Utanmazlar
Türkiye’de kulüplerin sorunları tartışılırken, masaya getirilen en güçlü argüman, kulüplerin sahiplik sistemine dönmesi olur.
Sizi bilmem ama benim için 2021’in spor alanındaki en önemli olayı, dünya futbolunu domine etme iddiasında 12 kulübün, Avrupa Süper Ligi adında yeni bir lig formatını tanıtıp, ertesi gün o karara imza atan yöneticilerinin sokağa bile çıkamayacak hale gelmeleri oldu. Böyle bir teklifi ortaya getirebilme cesaretlerinden bağımsız olarak, belli ki böyle bir kitlesel tepki alacaklarını öngörmüş değillerdi. Bu kadar toplumlardan kopuk insanların, toplumlar adına kararlar alabilme yetkisini kendilerinde görmeleri ise tarihin sayfalarına yazılmış oldu.
Uzun uzun anlatmaya gerek yok. Avrupa futbolunun önde gelen 12 kulübünün başkanları çıkar ve biz böyle uygun gördük, bundan sonra bu 12 kulübün merkezinde olduğu yeni bir futbol ligi formatı oluşturduk, hayırlı olsun derler. Bu format, kurguladığı yapısı gereği; gücü ve parayı bir piramit şeklinde, piramidin tepesinde biriktirmek amacıyla kurgulanmış bir formattır. Zaten bu, sadece spor alanında değil, hayatın her alanında görmekte olduğumuz çok bildik bir hikaye.

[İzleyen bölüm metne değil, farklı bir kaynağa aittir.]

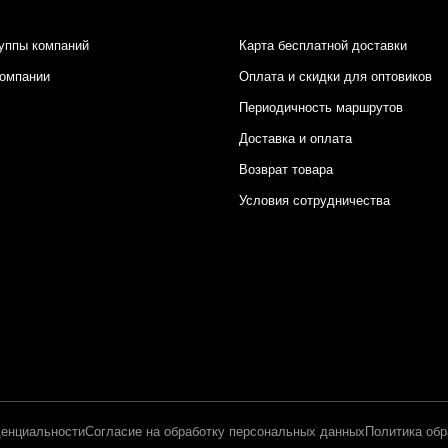
уппы компаний
Карта бесплатной доставки
компании
Оплата и скидки для оптовиков
Периодичность маршрутов
Доставка и оплата
Возврат товара
Условия сотрудничества
енциальности
Согласие на обработку персональных данных
Политика обр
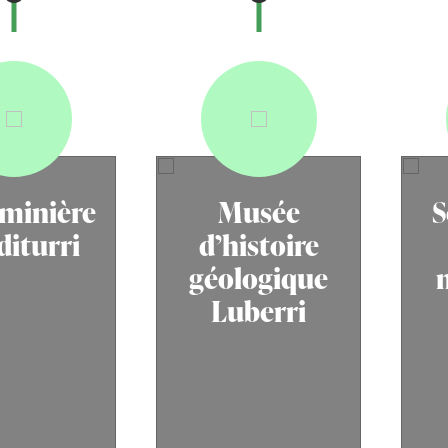
minière
Musée
S
diturri
d’histoire
géologique
Luberri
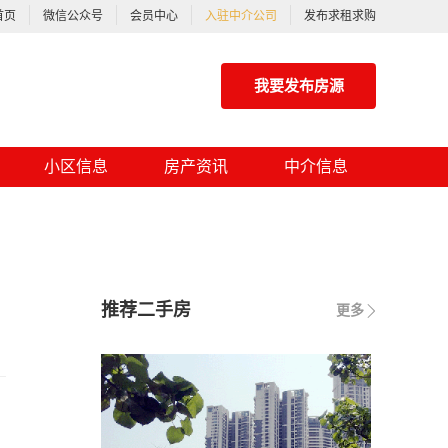
首页
微信公众号
会员中心
入驻中介公司
发布求租求购
我要发布房源
小区信息
房产资讯
中介信息
推荐二手房
更多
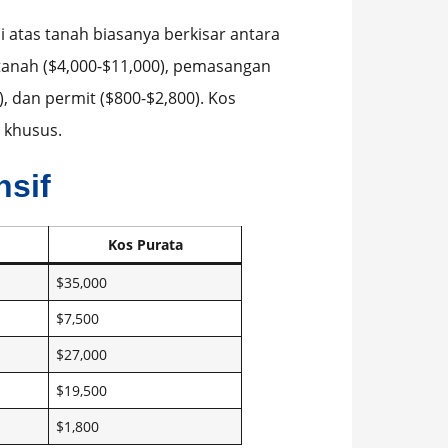
 atas tanah biasanya berkisar antara
 tanah ($4,000-$11,000), pemasangan
0), dan permit ($800-$2,800). Kos
 khusus.
sif
Kos Purata
$35,000
$7,500
$27,000
$19,500
$1,800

Öyle bir lig formatı düşünün ki, gücünü yerelliğinden alan rekabetlerin, yeteri kadar gelir üretmediği gerekçesiyle üstünü çizip, dünyanın en iyi futbolcularının oluşturduğu bir takım yapılar üzerinden çok daha fazla eğlence vermeyi taahhüt ediyor. Yani esasında mahallenizdeki bakkalla Fenerbahçe – Galatasaray sohbeti yapmayın, gelin size Real Madrid - Juventus maçının kritiğini yaptırayım diyor. Tüm dünya otursun kalksın, bu 12 takımın ve aslında 12 şirketin etrafına doluşsun, neyi nasıl konuşacağınızı ve güç atfettiğiniz her şeyi de bu 12 şirket sunsun kabulüyle hareket ediyor.
Burada esasında mesele, onların oyunu nasıl gördükleri, oyuna nasıl bir şekil vermek istedikleri, buna güçlerinin veya haklarının olup olmadığı değil. Çünkü onlar bunu yapmak isterler. Burada mesele, toplumun buna ne reaksiyon vereceğiyle alakalı. Çünkü, bu muktedirler yaptıkları veya yapmayı tahayyül ettikleri her konuda topluma bakarlar. Bu kararlarını açıkladıkları günün ertesi gününde, artık karara imza atan isimlerin sokağa bile çıkamayacak hale gelmiş olduklarını görmek, işte yılın spor adına en anlamlı olayıydı.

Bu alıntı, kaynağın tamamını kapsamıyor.